By the mid-70s, the Miss Spirits of Turpentine beauty pageant had been canceled. Today, only 4.3 million acres of longleaf pine remain in the South.
‘These people know their craft’
Endless rows of slashed pines today line the highways and byways of Pierce County. The tree plantations supply the 2-by-4s sold at Home Depot, the wood pellets burned by European utilities and the pine straw lining flower beds in Atlanta.
Chip Griner Jr. sees the poor county’s past, present and future in the pine rows. In 1924, Griner’s great-grandfather, O.W. Raulerson, took out a loan from a naval stores company in Savannah to buy a 20-barrel still, two mules, a wagon and 10,000 wood boxes to catch the sap running down pine trees. He turpentined for thirty years.
Five years ago Chip and his father, Wade, tapped 10 trees on their 500-acre farm outside Patterson. They used “repurposed farm equipment” — old vats, pipes, funnels and sieves — to fashion a still. They carried their mash to the Pinova factory in Brunswick, which turns pine stumps, trees and other natural resources into additives and solvents.
Pinova takes as much rosin as the Griners want to sell. A business was born; a Georgia industry revived.
Chip Griner quit his job running a sawmill last year.
“We’ve gone from zero customers in a month to, this month, over 800 customers,” Wade Griner, 65, said. “We (tapped) 70,000 trees last year. We also bought gum from other people. As time goes by, I don’t think we’ll be able to produce as much as we need.”
Diamond G Forest Products, the Griners’ company, sets aside about half of the rosin it produces for Pinova. The rest is sold online.
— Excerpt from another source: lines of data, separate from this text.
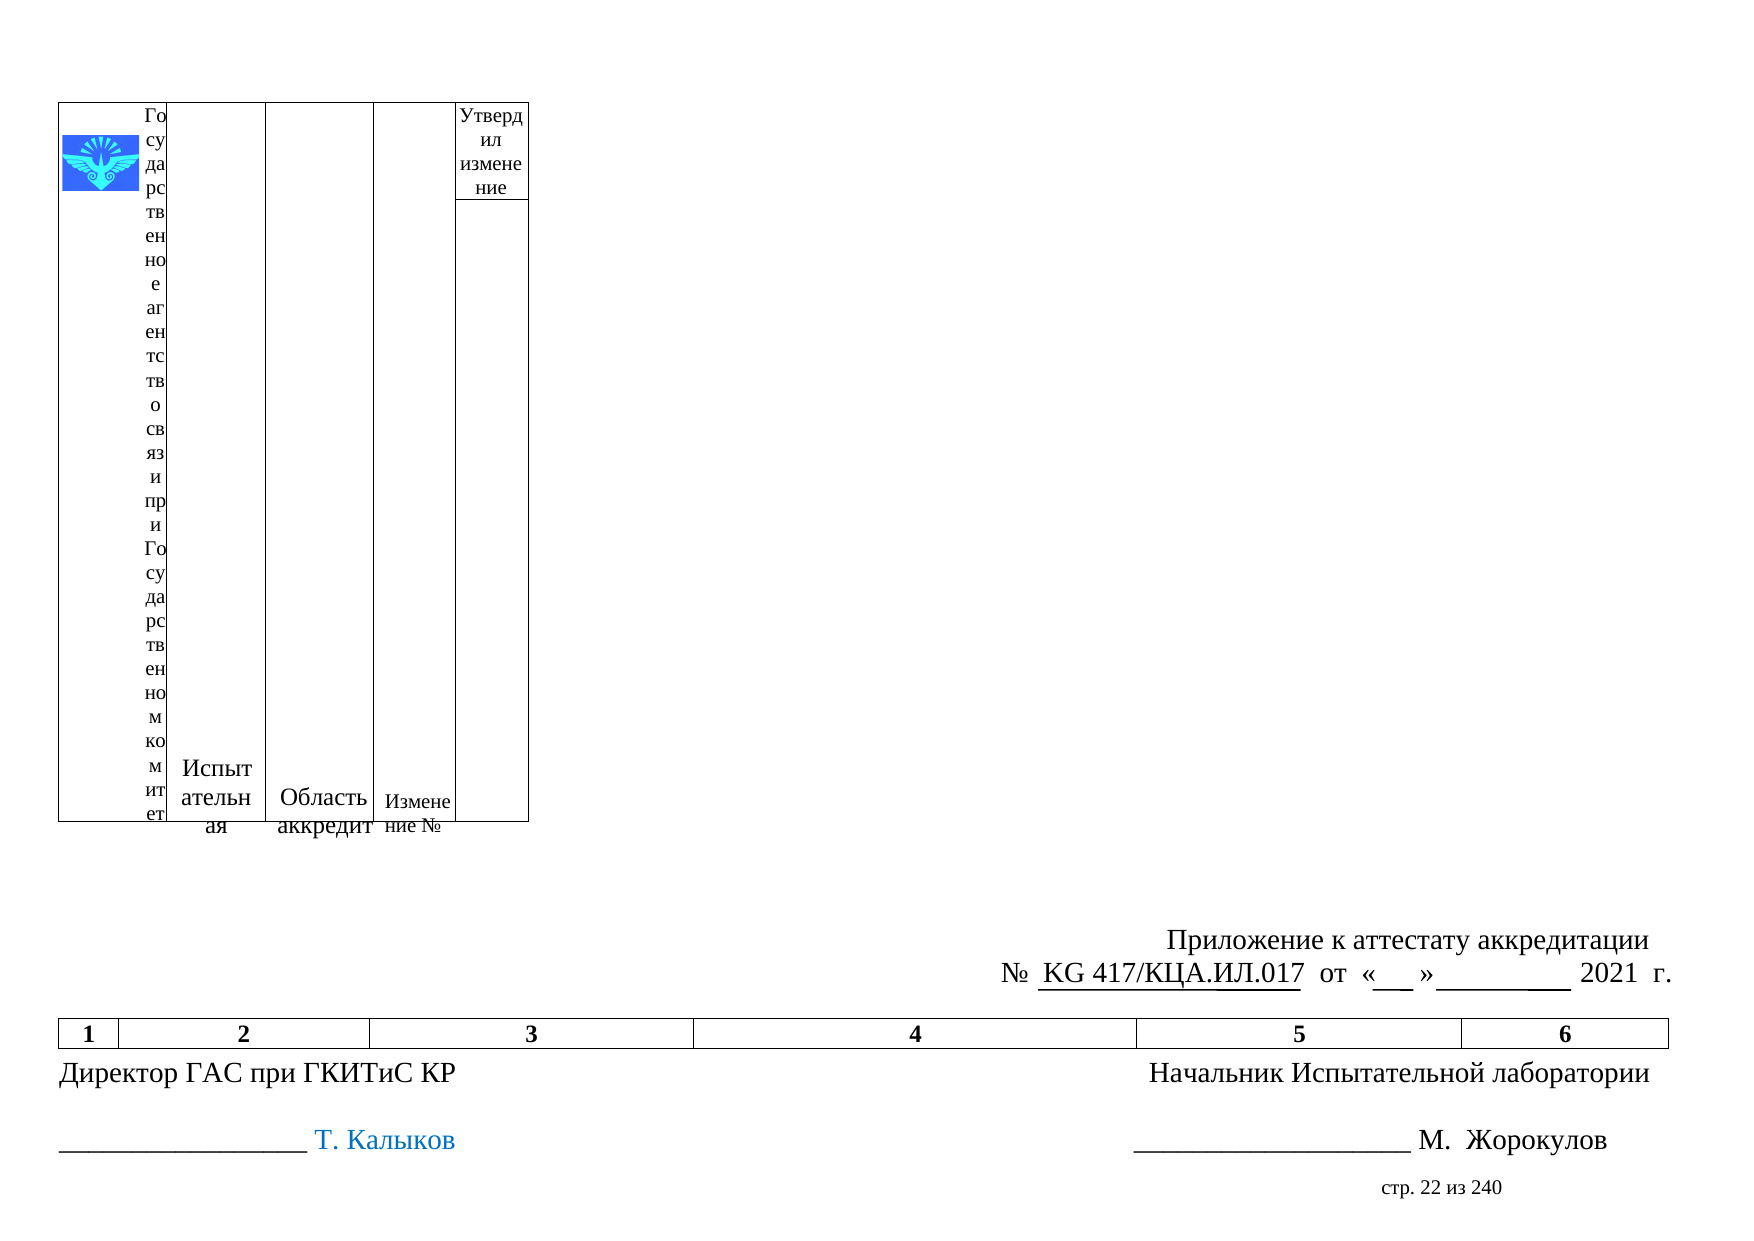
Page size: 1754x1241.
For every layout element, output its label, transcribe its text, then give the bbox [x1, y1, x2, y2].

table_header 6 [1462, 1019, 1668, 1047]
table_header 4 [694, 1019, 1136, 1047]
subtitle Приложение к аттестату аккредитации [1166, 922, 1695, 955]
table_header 1 [59, 1019, 118, 1047]
picture [62, 135, 140, 191]
table_header 5 [1137, 1019, 1461, 1047]
table_header 3 [370, 1019, 693, 1047]
text № KG 417/КЦА.ИЛ.017 от « » 2021 г. [1001, 955, 1695, 989]
table_header 2 [119, 1019, 369, 1047]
“Good turpentine is hard to find, and it was right next to impossible until they showed up,” said Joe Robson, who makes violin varnish in upstate New York. “It’s clear. It’s got a light, piney smell. It’s not yellow or skunky or has things floating in it. These people know their craft.”
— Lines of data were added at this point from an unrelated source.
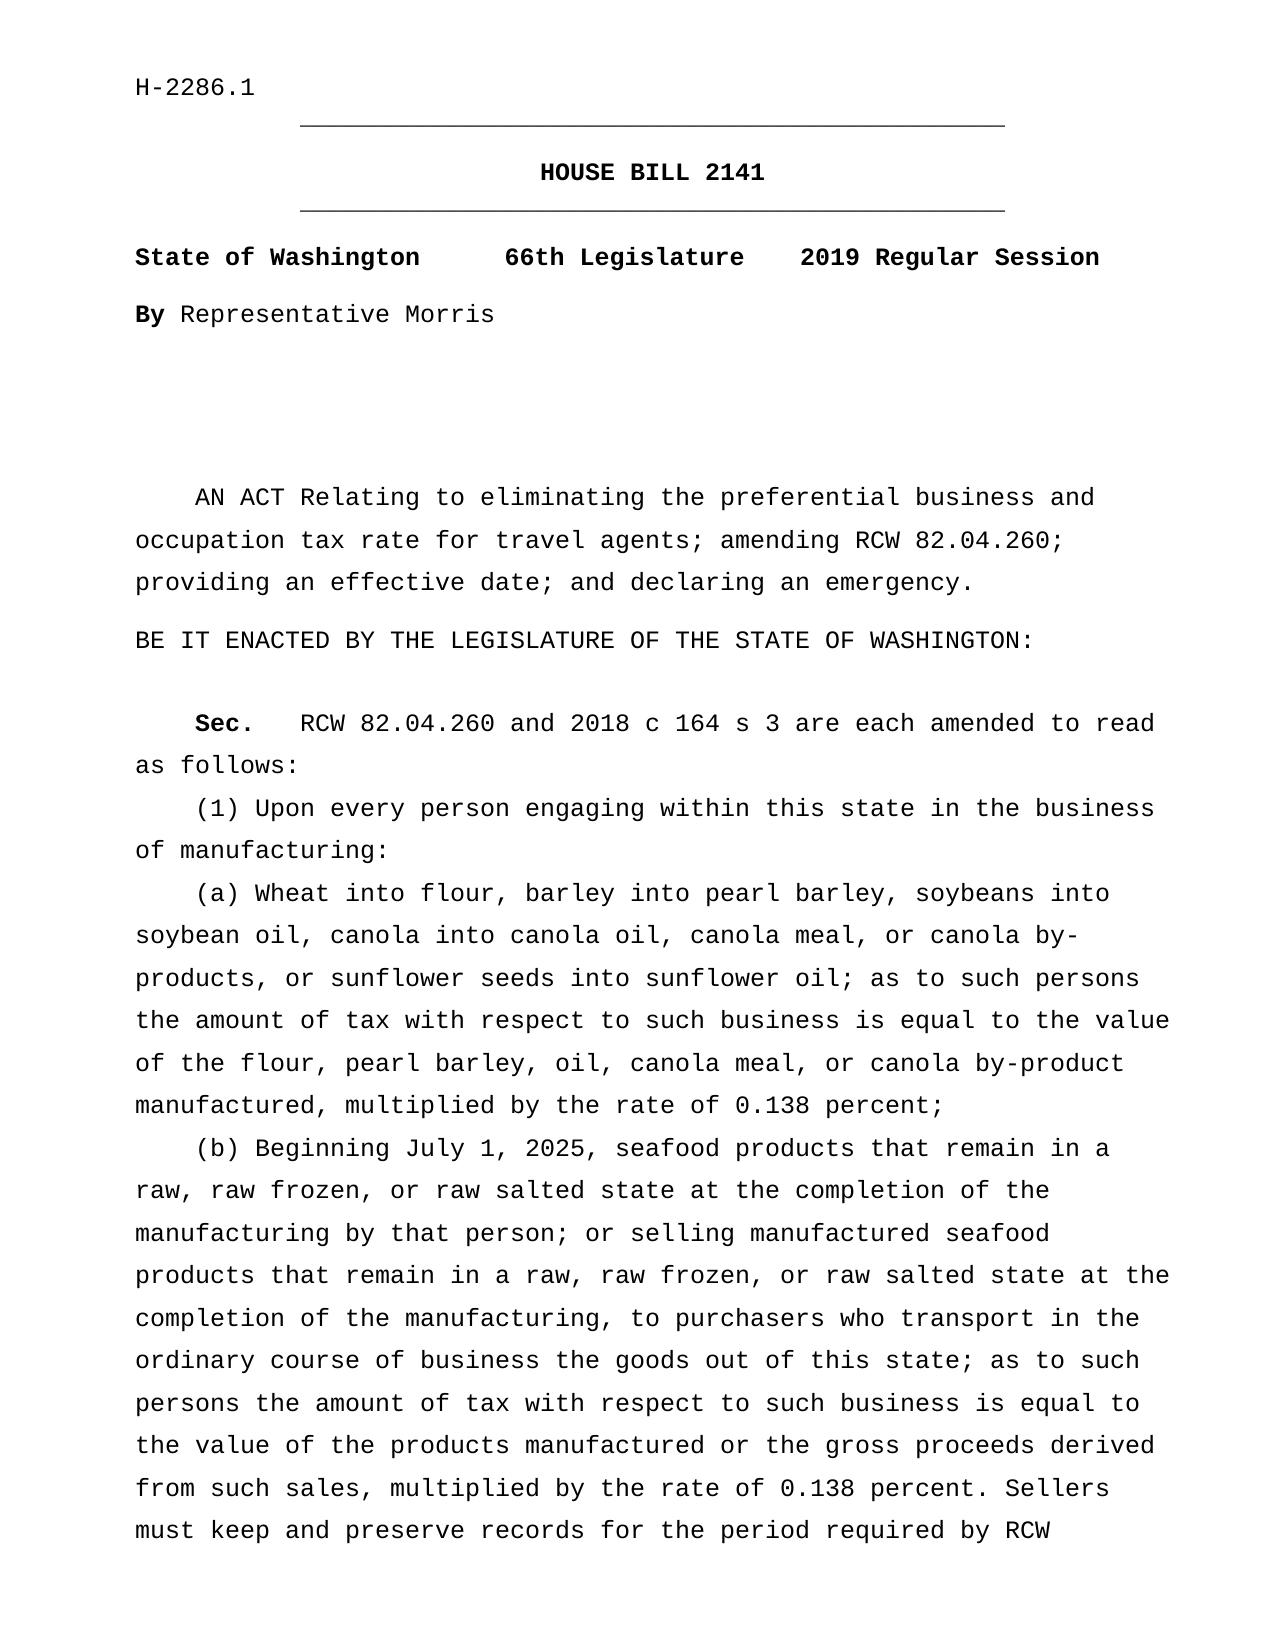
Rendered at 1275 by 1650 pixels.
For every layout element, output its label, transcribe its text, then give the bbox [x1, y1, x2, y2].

text State of Washington 66th Legislature 2019 Regular Session [135, 245, 1170, 273]
text HOUSE BILL 2141 [135, 160, 1170, 188]
text AN ACT Relating to eliminating the preferential business and occupation tax rate for travel agents; amending RCW 82.04.260; providing an effective date; and declaring an emergency. [135, 472, 1170, 599]
text H-2286.1 [135, 75, 1170, 103]
text _______________________________________________ [135, 103, 1170, 132]
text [135, 1122, 1170, 1547]
text By Representative Morris [135, 302, 1170, 330]
text Sec. RCW 82.04.260 and 2018 c 164 s 3 are each amended to read as follows: [135, 697, 1170, 782]
text (1) Upon every person engaging within this state in the business of manufacturing: [135, 782, 1170, 867]
text _______________________________________________ [135, 188, 1170, 217]
text (a) Wheat into flour, barley into pearl barley, soybeans into soybean oil, canola into canola oil, canola meal, or canola by-products, or sunflower seeds into sunflower oil; as to such persons the amount of tax with respect to such business is equal to the value of the flour, pearl barley, oil, canola meal, or canola by-product manufactured, multiplied by the rate of 0.138 percent; [135, 867, 1170, 1122]
text BE IT ENACTED BY THE LEGISLATURE OF THE STATE OF WASHINGTON: [135, 627, 1170, 656]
Diamond G can’t compete with low-wage and lower-quality China. DRT, the French company, isn’t really competition, either. Its 40 employees will use turpentine from pulp and paper mills to make chemicals primarily for perfumes. Most of its product will be shipped to France and India, a spokeswoman says.
It won’t be long before the Griners, their kids, some hired hands and other turpentiners fan out across Pierce County collecting pine gum from skinny and scarred trees that, to them, never looked so beautiful.
“If we can revive this industry in the U.S., we’ll all be ahead of the game,” Wade Griner said. “I’m not sure it will all work out or not. But we sure are a lot further ahead than when we started.”